Robotics

How are drones helping farmers with crop monitoring?

29th June 2021
Lanna Deamer

Not even the agriculture sector can escape the hype of drone technology. The European drones outlook study reports 150,000 agricultural drones will be used across European farms by 2035, undertaking tasks such as soil and field analysis, crop monitoring and spraying. Here, Chris Johnson, Managing Director at SMB Bearings, explains the value of agricultural drones and advises on the importance of bearing selection for these devices.

Pressure on the agriculture sector to feed the growing population is rising, leading to agricultural productivity levels increasing by 25 per cent to meet demands. Unfortunately, conventional farming techniques alone will not solve this production problem.

In response, farmers are increasingly employing automation technologies to augment their operations - whether its weed-killing robots, harvesting and picking robots, or autonomous tractors. But, despite the success of these precision technologies there is one key limitation - they are restricted to ground level operations. This is where agricultural drones can play an important role.

Crop monitoring

Crop monitoring by sky using agricultural drones is a great way for farmers to gain effective crop insights and the latest agricultural drones have a wide range of features. Firstly, mapping systems give farmers the power to analyse their crops and gain valuable data to guide decision making. In addition, drone devices can capture clear images of the crops from an aerial view.

Three of the most common images that provide insights into crop variability are colour (RGB), near infrared (NIR) and normalised difference vegetation index (NDVI). A feature like NDVI imagery can determine crop health by measuring the index of crop greenness. This allows farmers to track crop growth in-season and make comparisons.

What’s more, workers can proactively schedule and target various crop monitoring treatments such as fertiliser applications. These images along with the mapping system, ensure farmers are informed about irrigation, soil, and infestation dilemmas.

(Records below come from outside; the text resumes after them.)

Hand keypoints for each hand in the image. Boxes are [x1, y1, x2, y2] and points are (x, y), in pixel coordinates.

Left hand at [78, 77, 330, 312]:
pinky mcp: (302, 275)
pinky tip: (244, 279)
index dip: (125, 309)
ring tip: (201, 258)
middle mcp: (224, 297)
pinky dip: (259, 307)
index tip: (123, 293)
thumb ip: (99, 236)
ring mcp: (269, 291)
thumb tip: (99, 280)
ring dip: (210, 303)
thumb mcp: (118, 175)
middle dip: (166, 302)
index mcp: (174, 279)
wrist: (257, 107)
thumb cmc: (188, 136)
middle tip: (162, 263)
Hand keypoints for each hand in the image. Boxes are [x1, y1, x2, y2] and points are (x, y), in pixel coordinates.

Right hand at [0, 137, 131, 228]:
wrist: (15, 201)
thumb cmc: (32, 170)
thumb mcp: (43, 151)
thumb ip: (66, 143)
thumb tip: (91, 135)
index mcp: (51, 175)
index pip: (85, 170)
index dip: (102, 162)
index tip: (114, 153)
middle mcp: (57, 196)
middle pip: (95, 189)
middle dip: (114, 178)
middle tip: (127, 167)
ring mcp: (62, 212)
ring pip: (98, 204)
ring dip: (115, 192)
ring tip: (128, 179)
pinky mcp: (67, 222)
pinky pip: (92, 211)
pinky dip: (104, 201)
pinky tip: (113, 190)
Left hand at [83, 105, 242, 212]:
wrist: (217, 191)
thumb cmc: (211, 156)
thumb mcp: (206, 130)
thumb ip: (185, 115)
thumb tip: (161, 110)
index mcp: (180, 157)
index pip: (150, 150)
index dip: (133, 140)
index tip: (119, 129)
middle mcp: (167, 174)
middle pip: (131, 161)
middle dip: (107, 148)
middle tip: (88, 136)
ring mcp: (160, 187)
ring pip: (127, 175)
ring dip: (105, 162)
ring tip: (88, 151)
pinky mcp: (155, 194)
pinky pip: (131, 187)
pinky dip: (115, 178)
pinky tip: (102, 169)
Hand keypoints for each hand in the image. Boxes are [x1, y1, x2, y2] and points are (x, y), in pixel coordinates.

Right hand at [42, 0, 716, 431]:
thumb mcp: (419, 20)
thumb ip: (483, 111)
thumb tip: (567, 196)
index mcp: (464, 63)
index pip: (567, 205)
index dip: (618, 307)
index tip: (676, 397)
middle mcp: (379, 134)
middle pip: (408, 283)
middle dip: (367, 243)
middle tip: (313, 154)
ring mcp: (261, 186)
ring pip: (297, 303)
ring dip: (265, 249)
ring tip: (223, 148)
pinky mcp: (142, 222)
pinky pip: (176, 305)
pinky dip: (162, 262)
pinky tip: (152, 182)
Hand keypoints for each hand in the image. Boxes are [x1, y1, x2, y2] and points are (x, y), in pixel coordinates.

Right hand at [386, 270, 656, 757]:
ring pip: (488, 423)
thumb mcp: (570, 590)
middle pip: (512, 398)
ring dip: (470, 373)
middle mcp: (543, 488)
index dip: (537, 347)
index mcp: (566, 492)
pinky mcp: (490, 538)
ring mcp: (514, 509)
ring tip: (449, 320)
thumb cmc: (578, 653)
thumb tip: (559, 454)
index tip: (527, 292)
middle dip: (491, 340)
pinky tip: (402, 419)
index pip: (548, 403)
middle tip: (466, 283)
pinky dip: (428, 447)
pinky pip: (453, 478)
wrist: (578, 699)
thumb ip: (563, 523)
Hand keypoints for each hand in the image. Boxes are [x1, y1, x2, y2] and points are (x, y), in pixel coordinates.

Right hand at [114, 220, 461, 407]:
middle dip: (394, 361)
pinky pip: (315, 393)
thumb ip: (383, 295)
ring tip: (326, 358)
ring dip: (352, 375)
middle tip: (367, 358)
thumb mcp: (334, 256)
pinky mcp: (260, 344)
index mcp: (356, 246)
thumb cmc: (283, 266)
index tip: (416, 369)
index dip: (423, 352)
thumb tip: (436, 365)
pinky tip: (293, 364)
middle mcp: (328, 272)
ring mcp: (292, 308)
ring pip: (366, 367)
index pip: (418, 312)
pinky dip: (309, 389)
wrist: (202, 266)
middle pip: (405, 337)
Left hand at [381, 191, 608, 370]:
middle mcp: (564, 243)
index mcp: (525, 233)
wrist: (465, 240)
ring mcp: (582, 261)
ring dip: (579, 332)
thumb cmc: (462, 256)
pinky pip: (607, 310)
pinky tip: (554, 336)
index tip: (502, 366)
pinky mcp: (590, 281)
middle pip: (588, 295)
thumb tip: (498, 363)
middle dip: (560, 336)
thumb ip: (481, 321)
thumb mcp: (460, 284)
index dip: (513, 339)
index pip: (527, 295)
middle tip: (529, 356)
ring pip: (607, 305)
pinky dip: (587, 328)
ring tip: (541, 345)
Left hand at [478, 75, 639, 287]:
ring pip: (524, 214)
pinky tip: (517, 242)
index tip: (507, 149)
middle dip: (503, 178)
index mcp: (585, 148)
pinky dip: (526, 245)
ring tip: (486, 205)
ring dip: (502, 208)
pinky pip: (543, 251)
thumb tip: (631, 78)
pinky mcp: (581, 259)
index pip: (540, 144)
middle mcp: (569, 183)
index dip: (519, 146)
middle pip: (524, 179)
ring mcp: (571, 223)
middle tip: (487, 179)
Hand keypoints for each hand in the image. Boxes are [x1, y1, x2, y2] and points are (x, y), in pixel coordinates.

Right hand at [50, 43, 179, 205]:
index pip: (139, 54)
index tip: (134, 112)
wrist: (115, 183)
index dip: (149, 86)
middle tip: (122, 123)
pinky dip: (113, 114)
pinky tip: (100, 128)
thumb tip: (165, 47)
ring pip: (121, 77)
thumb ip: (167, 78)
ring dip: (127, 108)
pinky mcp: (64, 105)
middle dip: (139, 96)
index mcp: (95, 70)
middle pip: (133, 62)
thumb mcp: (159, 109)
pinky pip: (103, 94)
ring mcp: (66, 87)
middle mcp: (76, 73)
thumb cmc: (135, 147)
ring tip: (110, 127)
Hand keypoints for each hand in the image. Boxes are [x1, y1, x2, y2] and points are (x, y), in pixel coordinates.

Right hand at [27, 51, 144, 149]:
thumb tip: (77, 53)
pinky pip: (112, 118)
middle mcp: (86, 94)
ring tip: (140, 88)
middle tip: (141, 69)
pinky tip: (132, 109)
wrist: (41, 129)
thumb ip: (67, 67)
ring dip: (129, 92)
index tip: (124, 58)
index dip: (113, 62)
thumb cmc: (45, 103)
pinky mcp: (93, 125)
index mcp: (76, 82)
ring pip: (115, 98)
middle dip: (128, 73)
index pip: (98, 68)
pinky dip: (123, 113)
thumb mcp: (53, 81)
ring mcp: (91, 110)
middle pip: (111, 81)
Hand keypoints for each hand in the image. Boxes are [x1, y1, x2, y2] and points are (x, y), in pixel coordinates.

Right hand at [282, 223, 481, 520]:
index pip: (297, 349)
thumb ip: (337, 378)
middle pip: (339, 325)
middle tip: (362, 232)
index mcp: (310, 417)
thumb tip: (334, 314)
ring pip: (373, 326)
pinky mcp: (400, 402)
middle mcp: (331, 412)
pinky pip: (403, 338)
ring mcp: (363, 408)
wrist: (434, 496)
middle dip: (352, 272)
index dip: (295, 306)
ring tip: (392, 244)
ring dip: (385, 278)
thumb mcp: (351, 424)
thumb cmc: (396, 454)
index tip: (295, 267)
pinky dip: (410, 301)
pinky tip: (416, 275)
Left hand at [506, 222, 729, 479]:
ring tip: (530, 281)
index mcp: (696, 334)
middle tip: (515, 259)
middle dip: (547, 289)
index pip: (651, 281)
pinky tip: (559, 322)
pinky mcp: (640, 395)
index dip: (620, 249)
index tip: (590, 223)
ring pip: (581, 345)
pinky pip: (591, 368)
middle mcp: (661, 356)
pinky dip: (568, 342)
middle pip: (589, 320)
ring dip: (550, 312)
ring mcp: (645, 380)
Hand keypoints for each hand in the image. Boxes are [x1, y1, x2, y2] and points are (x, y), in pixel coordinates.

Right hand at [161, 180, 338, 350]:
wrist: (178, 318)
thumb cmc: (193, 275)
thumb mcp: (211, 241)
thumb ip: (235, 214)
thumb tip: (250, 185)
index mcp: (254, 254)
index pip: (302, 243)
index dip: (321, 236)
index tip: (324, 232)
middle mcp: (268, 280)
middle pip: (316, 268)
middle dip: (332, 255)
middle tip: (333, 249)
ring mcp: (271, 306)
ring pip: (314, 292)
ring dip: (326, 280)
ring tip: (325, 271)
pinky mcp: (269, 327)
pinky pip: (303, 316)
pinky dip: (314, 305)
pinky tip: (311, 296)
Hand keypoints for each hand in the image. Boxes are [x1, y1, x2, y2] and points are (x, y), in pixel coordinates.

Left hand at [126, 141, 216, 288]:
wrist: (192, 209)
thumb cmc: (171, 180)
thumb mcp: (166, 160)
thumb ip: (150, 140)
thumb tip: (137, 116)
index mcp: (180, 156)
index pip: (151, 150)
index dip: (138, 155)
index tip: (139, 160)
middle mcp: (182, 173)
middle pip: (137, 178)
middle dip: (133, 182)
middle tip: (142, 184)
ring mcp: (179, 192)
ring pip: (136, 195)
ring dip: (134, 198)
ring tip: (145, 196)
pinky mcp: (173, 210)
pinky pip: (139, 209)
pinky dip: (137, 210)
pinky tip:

Agriculture spraying drones

Not only do crop spraying drones reduce labour-intensive work, but they also curb any risks involved with labourers encountering strong chemicals. Spraying drones can also target areas deemed inaccessible by ground.

By using the mapping system, farmers can perform aerial spraying on crops that require water or targeted treatment against pesticides. Some systems have a carrying capacity of over ten kilograms, holding tanks, pumps, and spray booms. This means they can cover 4,0000 square meters in ten minutes making spraying drones more efficient than conventional methods. To add to this, spraying drones help to reduce water consumption, and control the quality of the crop - saving time and money.

How to ensure your drone is up to the job

To ensure farmers can profit from the production gain of drone technology, it is important for maintenance engineers to guarantee high quality equipment. Given the cost of drone failure can be extortionate, it is important that high quality components such as EZO precision bearings are used.

One advantage of EZO precision bearings is that they can be used for drone motors with a low vibration and noise level. Shielded EZO bearings are lubricated for life with a low noise, low torque grease, reducing the risk of bearing failure. Agricultural drones are required to operate in extreme weather conditions, so it is crucial to seek advice from a reliable parts supplier like SMB Bearings who can supply the correct bearings for your specific operating environment.

The agriculture sector is depending more and more on automation and robotics to help meet the demands of a growing population. It is vital for farmers to plan ahead, by investing in the right equipment, to guarantee productivity levels are not overstretched. Meanwhile, agricultural drone makers need to team up with the best component suppliers to ensure happy customers and an extended drone service life.